폴더명은 cccp-년-월-일-시:분:초-프로세스ID 로 생성된 것을 확인할 수 있다.
아니면 abrt-cli 명령어로 상세하게 확인할 수 있다.
abrt-cli ls

코어덤프 발생시 /var/log/messages 에서 확인 할 수 있어 messages 파일을 계속 모니터링하면 코어덤프 발생시점을 알 수 있다.

[root@mdw ccpp-2021-07-18-15:57:24-3077]# tail -f /var/log/messages
Jul 18 15:57:03 mdw systemd: Starting Session 8 of user gpadmin.
Jul 18 15:57:03 mdw systemd-logind: New session 8 of user gpadmin.
Jul 18 15:57:03 mdw systemd-logind: Removed session 8.
Jul 18 15:57:03 mdw systemd: Removed slice User Slice of gpadmin.
Jul 18 15:57:03 mdw systemd: Stopping User Slice of gpadmin.
Jul 18 15:57:24 mdw abrt-hook-ccpp: Process 3077 (postgres) of user 998 killed by SIGSEGV - dumping core
Jul 18 15:58:01 mdw dbus[595]: [system] Activating service name='org.freedesktop.problems' (using servicehelper)

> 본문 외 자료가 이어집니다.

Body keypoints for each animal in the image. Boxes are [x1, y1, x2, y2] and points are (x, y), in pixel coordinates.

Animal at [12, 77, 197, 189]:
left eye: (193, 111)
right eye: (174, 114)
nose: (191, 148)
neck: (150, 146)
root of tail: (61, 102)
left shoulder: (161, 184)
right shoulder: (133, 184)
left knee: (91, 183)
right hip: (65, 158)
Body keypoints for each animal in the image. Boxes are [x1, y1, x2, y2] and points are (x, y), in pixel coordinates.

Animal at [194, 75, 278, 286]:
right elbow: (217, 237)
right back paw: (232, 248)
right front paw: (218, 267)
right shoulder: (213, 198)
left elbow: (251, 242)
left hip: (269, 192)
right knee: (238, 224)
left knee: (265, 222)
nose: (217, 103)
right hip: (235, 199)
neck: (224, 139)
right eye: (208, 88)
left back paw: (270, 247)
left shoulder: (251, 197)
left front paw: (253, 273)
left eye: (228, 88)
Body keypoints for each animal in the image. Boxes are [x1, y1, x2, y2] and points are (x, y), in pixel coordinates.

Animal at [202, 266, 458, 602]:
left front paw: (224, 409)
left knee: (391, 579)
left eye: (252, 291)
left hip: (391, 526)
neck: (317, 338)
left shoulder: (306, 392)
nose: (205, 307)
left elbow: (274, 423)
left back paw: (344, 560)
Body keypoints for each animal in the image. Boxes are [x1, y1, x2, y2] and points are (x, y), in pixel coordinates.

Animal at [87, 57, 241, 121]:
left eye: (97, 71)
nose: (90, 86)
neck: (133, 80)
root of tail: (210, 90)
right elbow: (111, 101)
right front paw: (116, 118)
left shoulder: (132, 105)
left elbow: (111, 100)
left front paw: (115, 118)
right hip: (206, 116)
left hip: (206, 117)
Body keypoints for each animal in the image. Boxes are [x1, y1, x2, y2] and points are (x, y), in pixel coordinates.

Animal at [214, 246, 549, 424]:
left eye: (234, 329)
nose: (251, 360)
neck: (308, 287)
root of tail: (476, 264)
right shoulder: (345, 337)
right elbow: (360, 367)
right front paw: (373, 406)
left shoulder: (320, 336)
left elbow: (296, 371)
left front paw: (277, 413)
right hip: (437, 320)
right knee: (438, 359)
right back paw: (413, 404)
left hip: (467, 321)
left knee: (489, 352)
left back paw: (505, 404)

Jul 18 15:58:01 mdw dbus[595]: [system] Successfully activated service 'org.freedesktop.problems'
Jul 18 16:01:01 mdw systemd: Started Session 9 of user root.
Jul 18 16:01:01 mdw systemd: Starting Session 9 of user root.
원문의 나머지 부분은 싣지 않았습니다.